Software Estimation Best Practices

How to Use Big Data to Improve Your Software Projects

In the recent Washington Post article How the Obama Campaign Won the Race for Voter Data, Joel Kowsky writes about how the 2012 Obama campaign used analytics to improve their campaign strategy, and to ultimately secure the presidential victory.  

Regardless of where you stand on the political spectrum, it’s hard to argue that Barack Obama’s campaign strategy was anything short of impressive.  As soon as Obama took office in 2009, his team began preparing for his 2012 campaign.  From the start there was a strong emphasis on measuring the campaign’s progress.  Jim Messina, Obama’s 2012 campaign manager, stated 

“There’s always been two campaigns since the Internet was invented, the campaign online and the campaign on the doors.  What I wanted was, I didn’t care where you organized, what time you organized, how you organized, as long as I could track it, I can measure it, and I can encourage you to do more of it.”

The team began by conducting a postmortem study on their 2008 campaign where they analyzed the number of homes visited, phone calls placed, and voters registered by each field organizer and volunteer.  The result was a 500 page report which highlighted areas of improvement for the 2012 campaign.  

The suggestions led the Obama campaign to invest in building customized software that would integrate all the data the campaign had collected on voters, donors, and volunteers and link to individual voter profile.  This software analyzed previously collected data to calculate the likelihood of candidate support, the likelihood of election day turnout, and the degree of persuasion for each voter.  

The campaign used this information determine the most efficient use of funds and volunteer time.  Obama’s chief Ohio strategist, Aaron Pickrell, told a story which illustrated the difference between how the two campaigns allocated resources.  

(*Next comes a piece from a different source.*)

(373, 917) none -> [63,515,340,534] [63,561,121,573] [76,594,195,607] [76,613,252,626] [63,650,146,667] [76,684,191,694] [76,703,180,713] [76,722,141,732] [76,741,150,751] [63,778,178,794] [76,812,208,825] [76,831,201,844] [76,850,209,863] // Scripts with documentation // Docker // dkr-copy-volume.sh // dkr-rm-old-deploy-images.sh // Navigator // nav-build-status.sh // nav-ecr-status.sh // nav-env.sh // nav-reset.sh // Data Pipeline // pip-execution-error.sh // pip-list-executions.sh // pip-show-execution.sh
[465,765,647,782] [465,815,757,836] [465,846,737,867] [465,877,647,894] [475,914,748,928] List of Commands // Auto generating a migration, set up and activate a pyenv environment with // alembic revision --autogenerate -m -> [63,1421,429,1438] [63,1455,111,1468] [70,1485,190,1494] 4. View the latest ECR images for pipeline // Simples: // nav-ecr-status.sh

“An Obama volunteer knocked on his door during the summer, just to check in and see if he had any questions.  The volunteer did not know who Pickrell was.  He knew based on the campaign data, only that Pickrell should be a solid Obama voter, someone who needed to be contacted once at most.  Pickrell and his wife later ordered absentee ballots.  When the ballots arrived, they set them aside on the kitchen table, where they sat for two weeks.  ‘I got thrown back into the database of people who needed to be contacted,’ he said.  Soon an Obama volunteer knocked on their door to remind them to turn in the ballots.  Once they did, there was no more contact.  That was the level of the campaign’s efficiency.  Meanwhile Pickrell said he received a dozen direct-mail pieces from the Romney campaign, a waste of money and effort on the Republican’s part.  He got no direct mail from the Obama campaign because the database said he didn’t need persuading.”

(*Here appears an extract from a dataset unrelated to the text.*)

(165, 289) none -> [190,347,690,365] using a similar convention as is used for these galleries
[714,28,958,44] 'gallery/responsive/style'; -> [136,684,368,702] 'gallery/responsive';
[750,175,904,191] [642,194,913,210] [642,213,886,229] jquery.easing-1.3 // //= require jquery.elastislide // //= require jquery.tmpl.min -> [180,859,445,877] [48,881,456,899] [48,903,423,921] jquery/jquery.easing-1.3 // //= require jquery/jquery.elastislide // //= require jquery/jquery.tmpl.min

Knowing that so much was at stake, the 2012 Obama campaign maximized their efficiency to execute a remarkably successful campaign effort.  However, using Big Data is not limited to political campaigns.  Estimating software projects can benefit from this approach as well.  

One of the most important elements of the Big Data approach to software development is collecting good data.  A good place to start is with your completed projects.  You can input the project’s start date, end date, expended effort, and peak staff, as well as any additional metrics you may have collected into SLIM-DataManager.  As current projects wind down, you can conduct a postmortem upon completion of a project where you can collect data on all the metrics of interest.  Additionally, you can use the review tab to enter completed project data for schedule, effort, cost, and size growth to calculate schedule slippage and overrun.

While there may be little incentive to take the time to conduct a postmortem for your previous project instead of immediately starting the next one, taking time to reflect on what you did well and what needs improvement is valuable for planning future projects.

Once you have a database of projects (the more the better) you can analyze them using SLIM-Metrics.  Perhaps you’re interested in looking at how team size affects productivity.  Using SLIM-Metrics, you can build queries to group your projects into small teams (i.e. <5 FTE) and large teams (> 10 FTE).  You can then plot these groups on a Size vs. PI chart to determine which trends show greater Productivity.

If your organization has at least 30 completed projects, you can use that data to create custom trend lines to use in your analyses.  Creating custom trends is beneficial to estimating future projects because it will give a more accurate representation of what your organization has accomplished in the past.  

You can even take this customization one step further by building custom templates.  Custom templates are regular SLIM-Estimate files that have already been calibrated to your organization’s software lifecycle.  They usually are based upon your typical projects as a model for estimating future projects.

If you collect data throughout the course of your project, you can even use it to track its progress.  SLIM-Control allows you to forecast the most likely delivery date, cost, and reliability of a project.  At various points during the project you can enter actual data and compare it with the project plan.  If the project begins to veer off schedule you can reforecast and use the updated information to adjust/ update a new plan.  Collecting metrics while the project is in progress will allow you to make more accurate predictions about the project outcome.  

If you want to take a Big Data approach to software development, the SLIM Suite can provide you with the tools to estimate, track, and analyze software projects.  Just like the Obama campaign, SLIM allows you to collect data on your completed projects, analyze it so you can learn your strengths and weaknesses, use that information to set goals for future projects by designing custom templates, and then track the progress of your project throughout the software lifecycle.